> _TO DO_: Transcribe exactly the lines below that begin at the line with "line: (1233, 1160)" and stop after the line with "text: (1137, 593) -> (1221, 741), moved", leaving out every picture.

> _RECORDS SHOWN_:
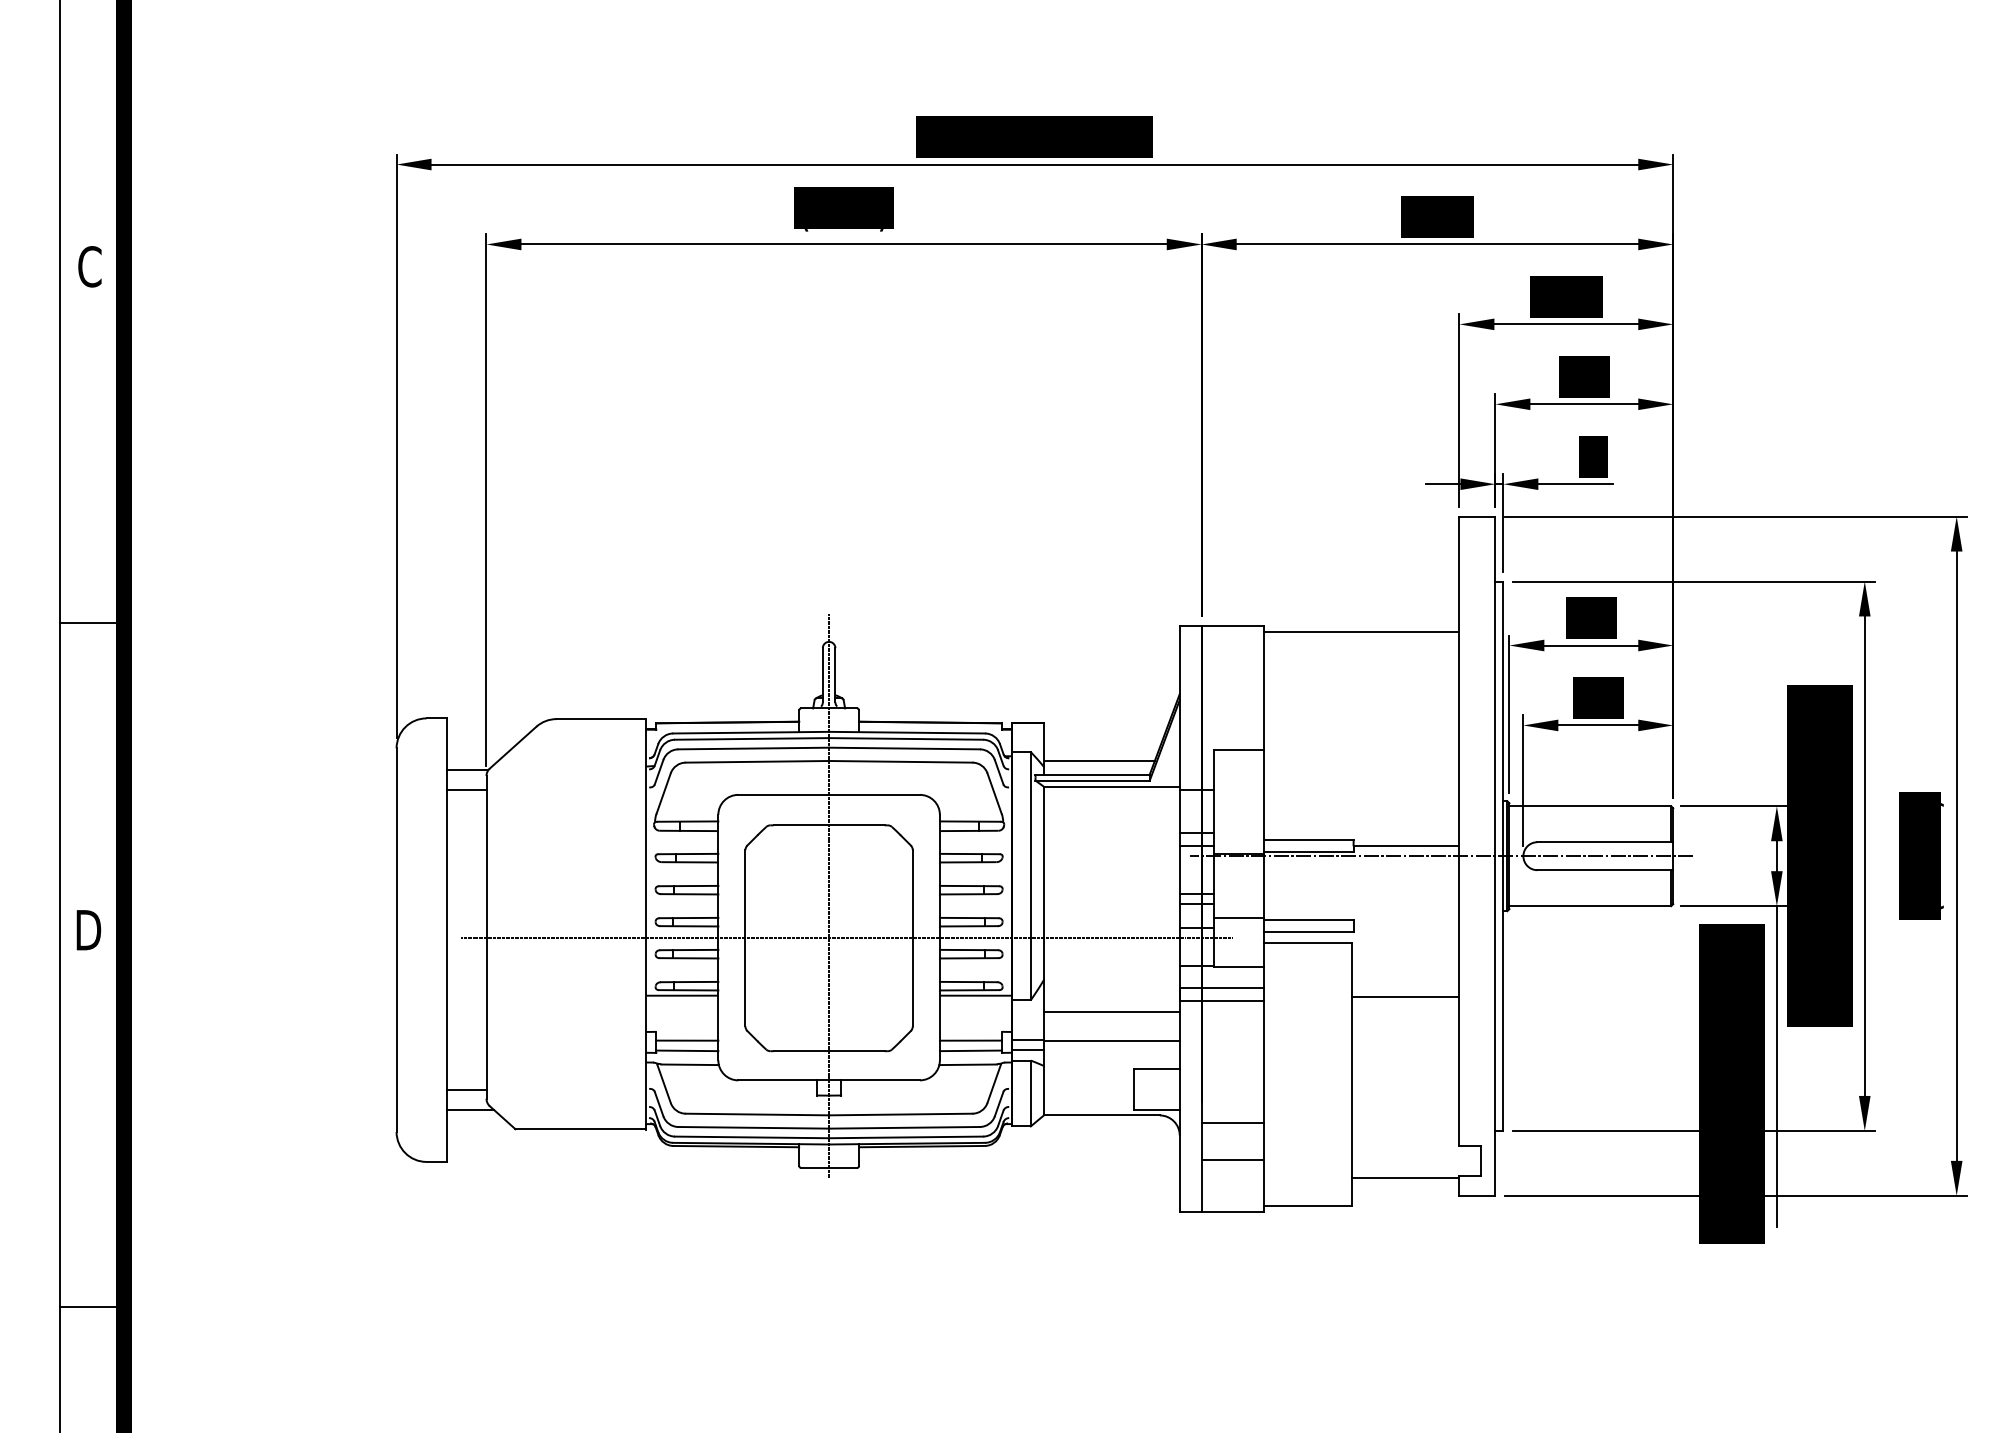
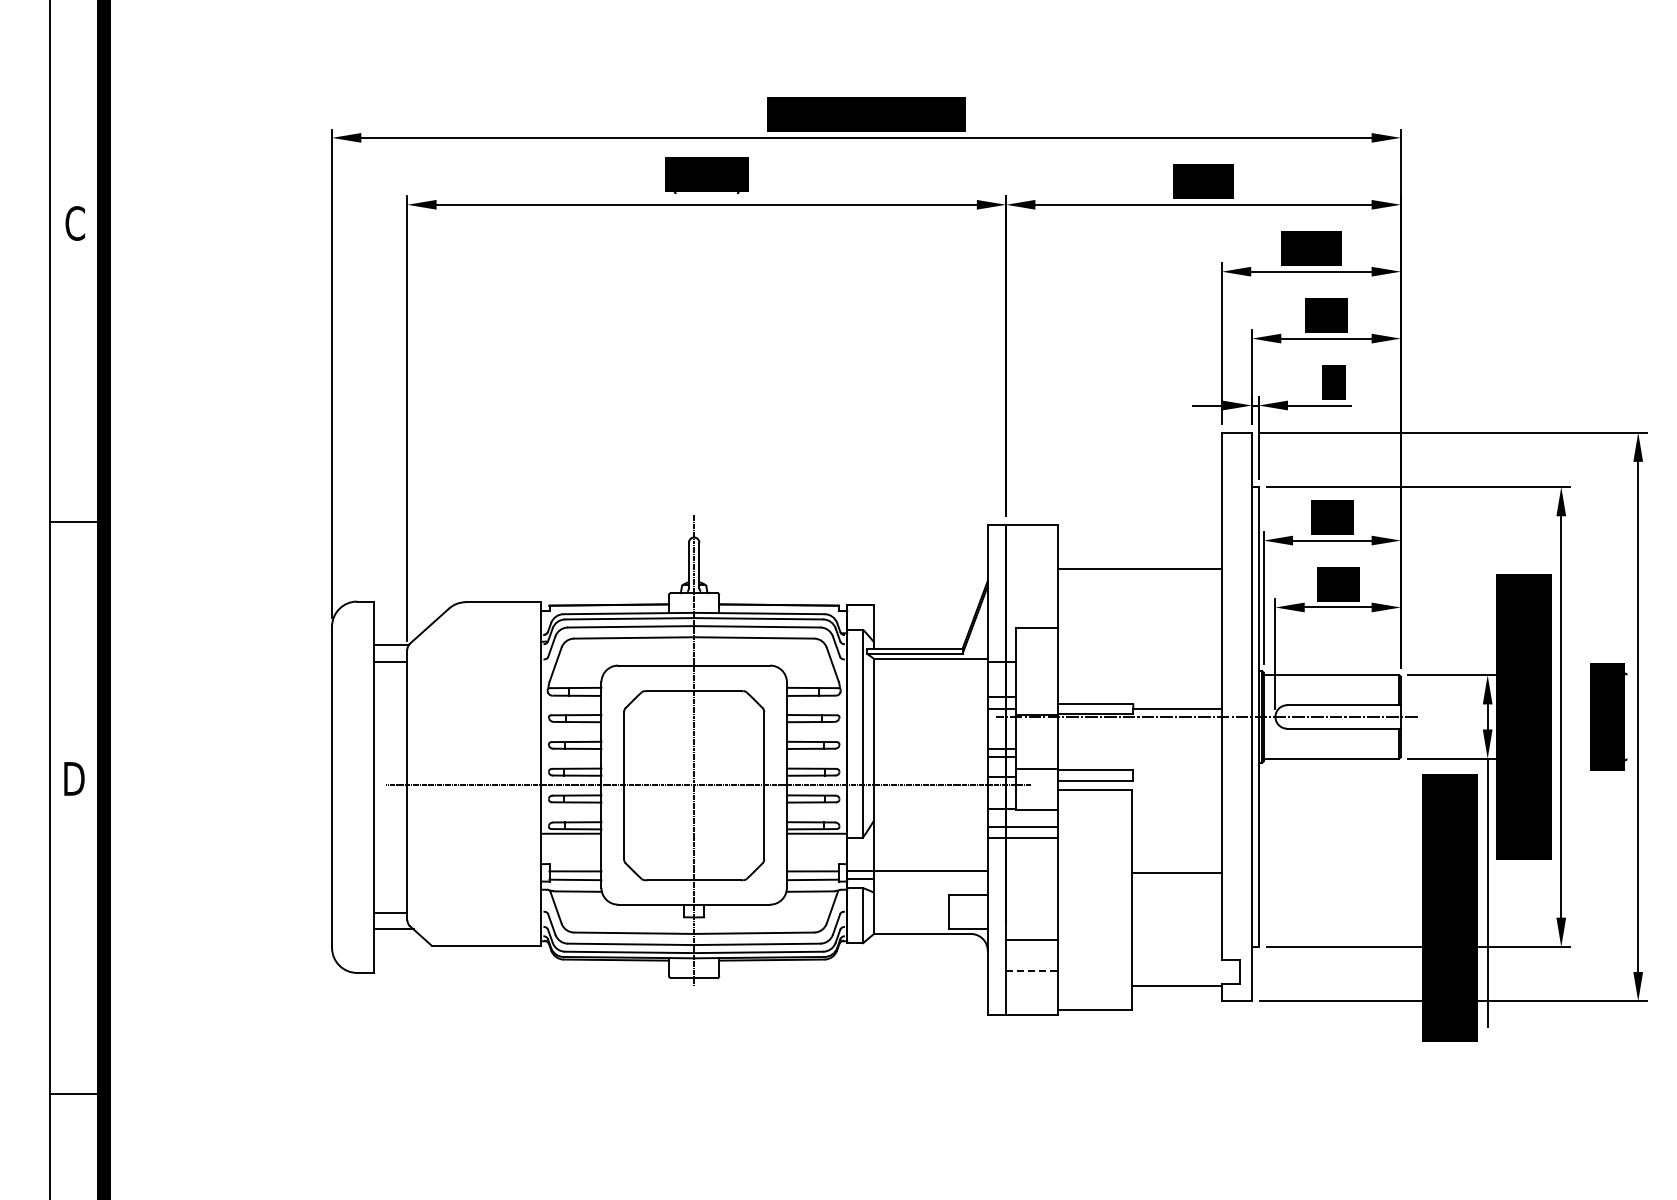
line: (1361, 632) -> (1139, 568), moved
line: (1099, 760) -> (920, 636), removed
line: (1405, 997) -> (1176, 873), moved
line: (1111, 1012) -> (930, 847), removed
line: (1233, 1160) -> (1032, 971), solid -> dashed

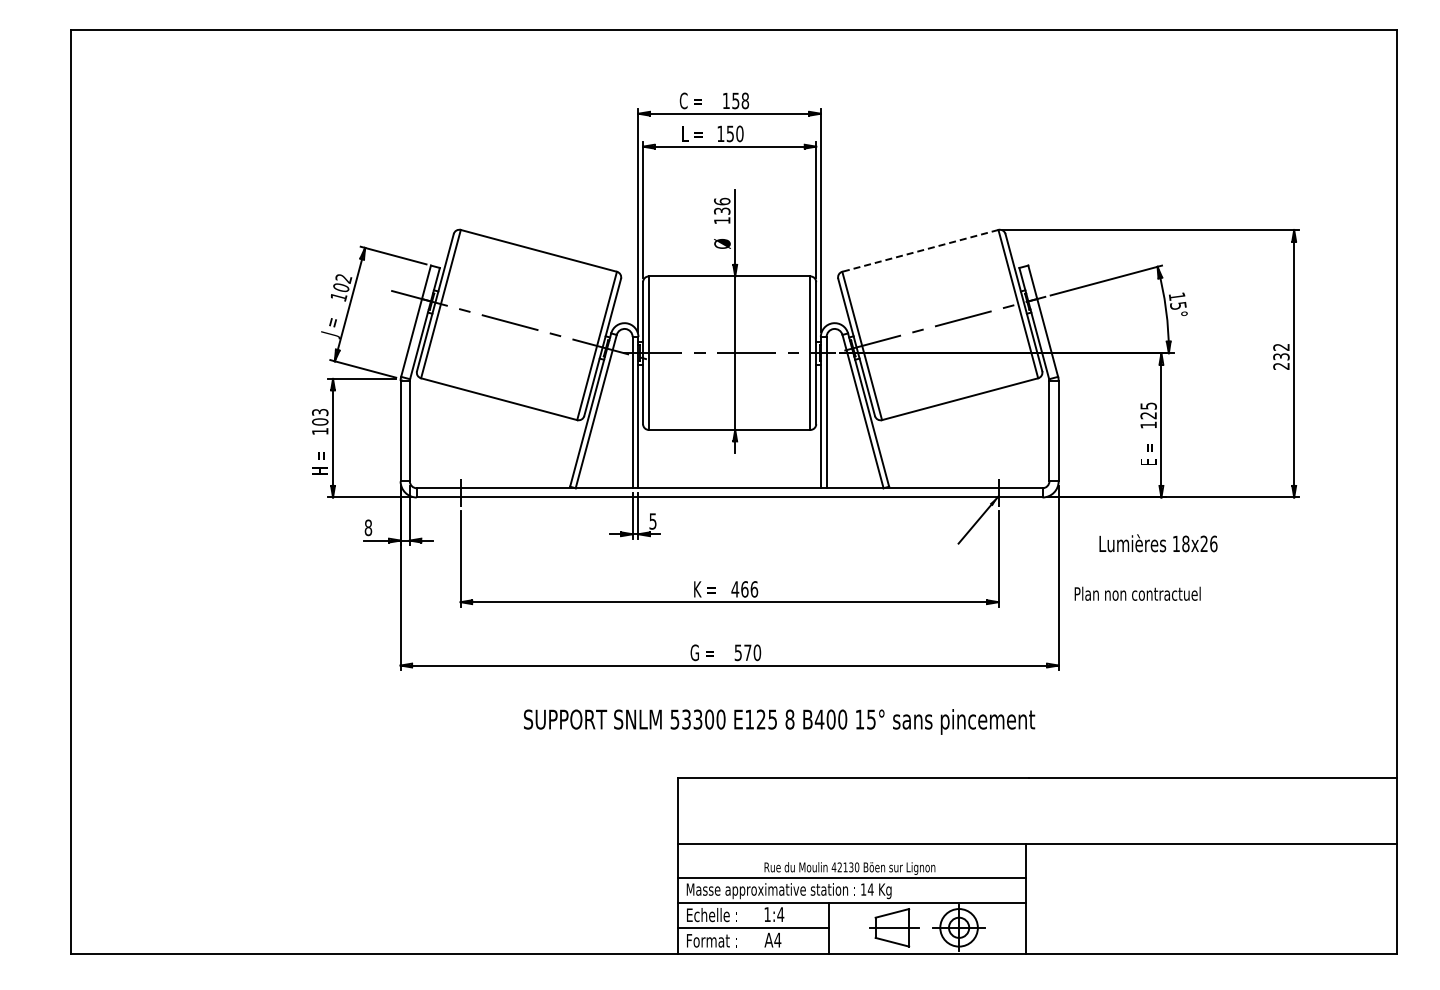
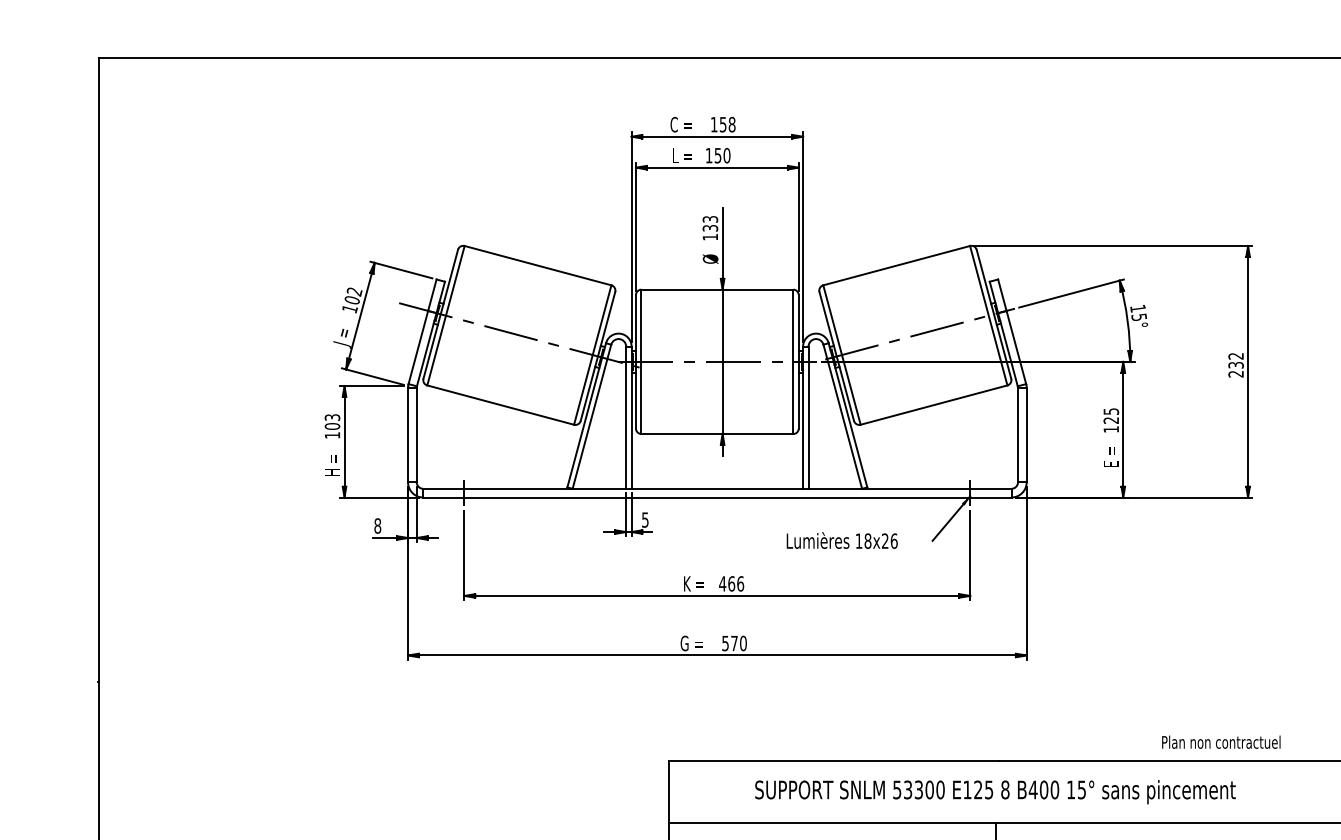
text: (722, 201) -> (710, 219), 136 -> 133
line: (920, 250) -> (896, 265), dashed -> solid
text: (1158, 543) -> (842, 540), moved
text: (1137, 593) -> (1221, 741), moved
text: (779, 721) -> (995, 791), moved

> _ANSWER_:
line: (1233, 1160) -> (1032, 971), solid -> dashed

text: (722, 201) -> (710, 219), 136 -> 133
line: (920, 250) -> (896, 265), dashed -> solid
text: (1158, 543) -> (842, 540), moved
text: (1137, 593) -> (1221, 741), moved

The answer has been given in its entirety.